クロス大陸戦記 34
村でも此処でもいかにも『仲間』という雰囲気を感じる。人の温かさと言おうか。
「いいか?失礼のねぇように頼むぜ?じゃあ隊長、どうぞ」
促されて、ゼスティンが食堂に歩み入ると騒ついていた騎士達が一気に静まった。
静寂の中、ゼスティンの足音だけが響く。
ゼスティンはアスベルの目配せに従って、長卓の上座にしつらえられた席の横に立ち、集まっている面々を見渡した。
幾つか見える知った顔は、ウルド、グライツ、そして一緒に入って来たセフィだ。残りは総て新顔…否、ゼスティンが新顔だと言うのが正確か。
ゼスティンは柔和な、しかし毅然とした微笑を浮かべた。
「南部騎士隊隊長を拝命した『カルス』です」
自己紹介を続けながら、ゼスティンは思う。戦いが終わったら人々は自分を何と呼ぶだろうか…。
まあ、いい。笑みが僅かに深まる。
運命の堰は切って落とされたのだから。
見渡す限りに広がる紺碧の大海か、目が眩み身が竦む程の大瀑布か。流れ着く先は、まだ、誰も知る事は無いのだ。
あがいて、戦い続けた先に在るものを見てみたいと思った。
そして、願わくは、それが活力に満ちた祖国であれば…と。
鬱蒼とした森の中をゼスティンは馬を進めていた。
岩や木の根が至る所に張り出した足場の悪い獣道のような間道をゼスティンの愛馬、アークは不安を感じさせない軽い足取りで進んで行く。同じく騎馬のウルドとディオスがその後に従っている。

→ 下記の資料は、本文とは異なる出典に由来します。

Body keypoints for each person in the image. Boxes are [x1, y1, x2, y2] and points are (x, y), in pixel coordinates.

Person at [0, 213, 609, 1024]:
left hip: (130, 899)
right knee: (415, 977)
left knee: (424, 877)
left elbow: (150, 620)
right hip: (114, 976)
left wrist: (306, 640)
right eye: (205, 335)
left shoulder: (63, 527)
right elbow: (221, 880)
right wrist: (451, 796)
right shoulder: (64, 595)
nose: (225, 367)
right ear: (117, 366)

全員が略式ではあるが礼装を身に付けている。
着任から2週間(12日)。アスベル、ウルドの二人と共に進めてきた計画の目処が立った為、エレディアに向かっているのだ。
名目上は着任の挨拶と言う事になっているが、反バロの同盟を結ぶことが訪問の目的である。

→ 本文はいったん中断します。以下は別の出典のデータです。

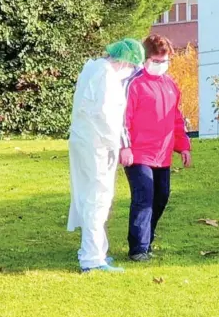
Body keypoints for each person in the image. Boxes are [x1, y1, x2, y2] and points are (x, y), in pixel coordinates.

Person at [67, 38, 145, 272]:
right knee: (97, 199)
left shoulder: (92, 68)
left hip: (86, 141)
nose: (131, 72)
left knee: (91, 196)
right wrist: (117, 145)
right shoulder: (107, 77)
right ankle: (92, 259)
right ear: (124, 61)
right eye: (132, 66)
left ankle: (95, 251)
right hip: (98, 144)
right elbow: (106, 115)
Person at [119, 35, 192, 262]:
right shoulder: (132, 83)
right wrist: (125, 147)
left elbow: (176, 118)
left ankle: (146, 240)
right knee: (144, 197)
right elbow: (122, 117)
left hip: (163, 154)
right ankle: (138, 249)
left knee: (161, 197)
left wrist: (183, 146)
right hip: (139, 153)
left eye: (165, 60)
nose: (161, 64)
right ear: (146, 58)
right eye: (156, 59)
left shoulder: (170, 85)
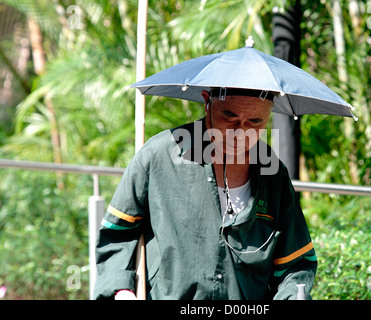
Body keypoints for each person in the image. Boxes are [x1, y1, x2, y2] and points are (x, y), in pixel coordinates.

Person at [93, 88, 317, 300]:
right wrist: (121, 290)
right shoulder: (158, 156)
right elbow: (116, 235)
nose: (239, 132)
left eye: (254, 122)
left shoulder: (273, 174)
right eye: (229, 116)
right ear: (206, 101)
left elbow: (295, 263)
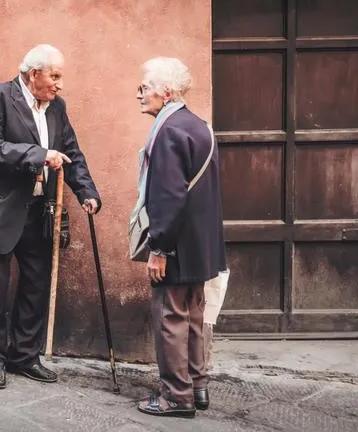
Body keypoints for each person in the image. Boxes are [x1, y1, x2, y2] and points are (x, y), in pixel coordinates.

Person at [0, 44, 101, 389]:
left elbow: (71, 153)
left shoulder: (57, 108)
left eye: (60, 77)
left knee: (36, 287)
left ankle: (24, 355)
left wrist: (87, 192)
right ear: (33, 73)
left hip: (39, 212)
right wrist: (39, 154)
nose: (59, 84)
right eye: (55, 75)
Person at [132, 57, 226, 418]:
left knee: (171, 317)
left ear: (166, 91)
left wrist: (159, 248)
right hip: (200, 246)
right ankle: (198, 386)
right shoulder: (199, 125)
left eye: (145, 87)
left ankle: (176, 396)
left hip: (176, 246)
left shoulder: (168, 130)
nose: (139, 94)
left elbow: (169, 196)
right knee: (194, 315)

それにあたって間道の調査も行うことにした。道に迷って荷が届かない、など間抜けにも程があるし、そもそも荷駄が通行出来なければ意味が無い。
「馬が来ますよ。多分トロアでしょうけど」
ディオスが呟くように言って目の前に広がる木々の間にじっと目を凝らした。
直ぐにゼスティンの耳にも馬の蹄の音が届いてきた。
しばらくすると茂みを抜けて馬に跨がった人物が姿を現した。